Exercise details. Rewrite the lines, replacing every "Source code" with "Code listing" and leaving everything else unchanged.

Data provided.
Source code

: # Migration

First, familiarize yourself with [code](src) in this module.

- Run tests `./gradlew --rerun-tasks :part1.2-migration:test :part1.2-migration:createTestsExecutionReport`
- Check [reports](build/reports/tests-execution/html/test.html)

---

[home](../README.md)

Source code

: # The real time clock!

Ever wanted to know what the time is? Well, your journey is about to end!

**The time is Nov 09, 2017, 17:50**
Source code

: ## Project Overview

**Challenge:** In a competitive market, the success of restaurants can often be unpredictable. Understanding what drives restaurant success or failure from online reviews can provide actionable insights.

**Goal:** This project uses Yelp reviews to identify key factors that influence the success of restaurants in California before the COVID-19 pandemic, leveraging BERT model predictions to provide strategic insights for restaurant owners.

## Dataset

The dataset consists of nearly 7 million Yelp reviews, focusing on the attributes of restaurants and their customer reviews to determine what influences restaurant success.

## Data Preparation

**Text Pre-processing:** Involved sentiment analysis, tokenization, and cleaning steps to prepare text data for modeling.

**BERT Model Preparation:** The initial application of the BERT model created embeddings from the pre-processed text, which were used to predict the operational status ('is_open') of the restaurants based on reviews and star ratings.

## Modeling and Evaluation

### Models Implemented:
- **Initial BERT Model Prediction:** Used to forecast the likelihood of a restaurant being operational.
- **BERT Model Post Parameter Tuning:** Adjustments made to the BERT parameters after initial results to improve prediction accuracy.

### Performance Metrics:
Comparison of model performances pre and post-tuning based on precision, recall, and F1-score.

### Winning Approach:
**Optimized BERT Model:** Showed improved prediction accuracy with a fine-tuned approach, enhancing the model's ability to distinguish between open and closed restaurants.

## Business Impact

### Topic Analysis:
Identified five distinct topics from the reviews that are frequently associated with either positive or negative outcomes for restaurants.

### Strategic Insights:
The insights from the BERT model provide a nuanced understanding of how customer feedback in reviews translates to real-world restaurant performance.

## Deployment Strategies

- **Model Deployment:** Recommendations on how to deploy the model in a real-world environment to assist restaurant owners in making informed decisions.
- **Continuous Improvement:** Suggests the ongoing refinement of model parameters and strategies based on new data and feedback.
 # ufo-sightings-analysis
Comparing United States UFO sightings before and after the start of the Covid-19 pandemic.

Response area.
Code listing

: # Migration

First, familiarize yourself with [code](src) in this module.

- Run tests `./gradlew --rerun-tasks :part1.2-migration:test :part1.2-migration:createTestsExecutionReport`
- Check [reports](build/reports/tests-execution/html/test.html)

---

[home](../README.md)

Code listing

: # The real time clock!

Ever wanted to know what the time is? Well, your journey is about to end!

**The time is Nov 09, 2017, 17:50**
Code listing

: ## Project Overview

**Challenge:** In a competitive market, the success of restaurants can often be unpredictable. Understanding what drives restaurant success or failure from online reviews can provide actionable insights.

**Goal:** This project uses Yelp reviews to identify key factors that influence the success of restaurants in California before the COVID-19 pandemic, leveraging BERT model predictions to provide strategic insights for restaurant owners.

## Dataset

The dataset consists of nearly 7 million Yelp reviews, focusing on the attributes of restaurants and their customer reviews to determine what influences restaurant success.

## Data Preparation

**Text Pre-processing:** Involved sentiment analysis, tokenization, and cleaning steps to prepare text data for modeling.

**BERT Model Preparation:** The initial application of the BERT model created embeddings from the pre-processed text, which were used to predict the operational status ('is_open') of the restaurants based on reviews and star ratings.

## Modeling and Evaluation

### Models Implemented:
- **Initial BERT Model Prediction:** Used to forecast the likelihood of a restaurant being operational.
- **BERT Model Post Parameter Tuning:** Adjustments made to the BERT parameters after initial results to improve prediction accuracy.

### Performance Metrics:
Comparison of model performances pre and post-tuning based on precision, recall, and F1-score.

### Winning Approach:
**Optimized BERT Model:** Showed improved prediction accuracy with a fine-tuned approach, enhancing the model's ability to distinguish between open and closed restaurants.

## Business Impact

### Topic Analysis:
Identified five distinct topics from the reviews that are frequently associated with either positive or negative outcomes for restaurants.

### Strategic Insights:
The insights from the BERT model provide a nuanced understanding of how customer feedback in reviews translates to real-world restaurant performance.

## Deployment Strategies

- **Model Deployment:** Recommendations on how to deploy the model in a real-world environment to assist restaurant owners in making informed decisions.
- **Continuous Improvement:** Suggests the ongoing refinement of model parameters and strategies based on new data and feedback.
 # ufo-sightings-analysis
Comparing United States UFO sightings before and after the start of the Covid-19 pandemic.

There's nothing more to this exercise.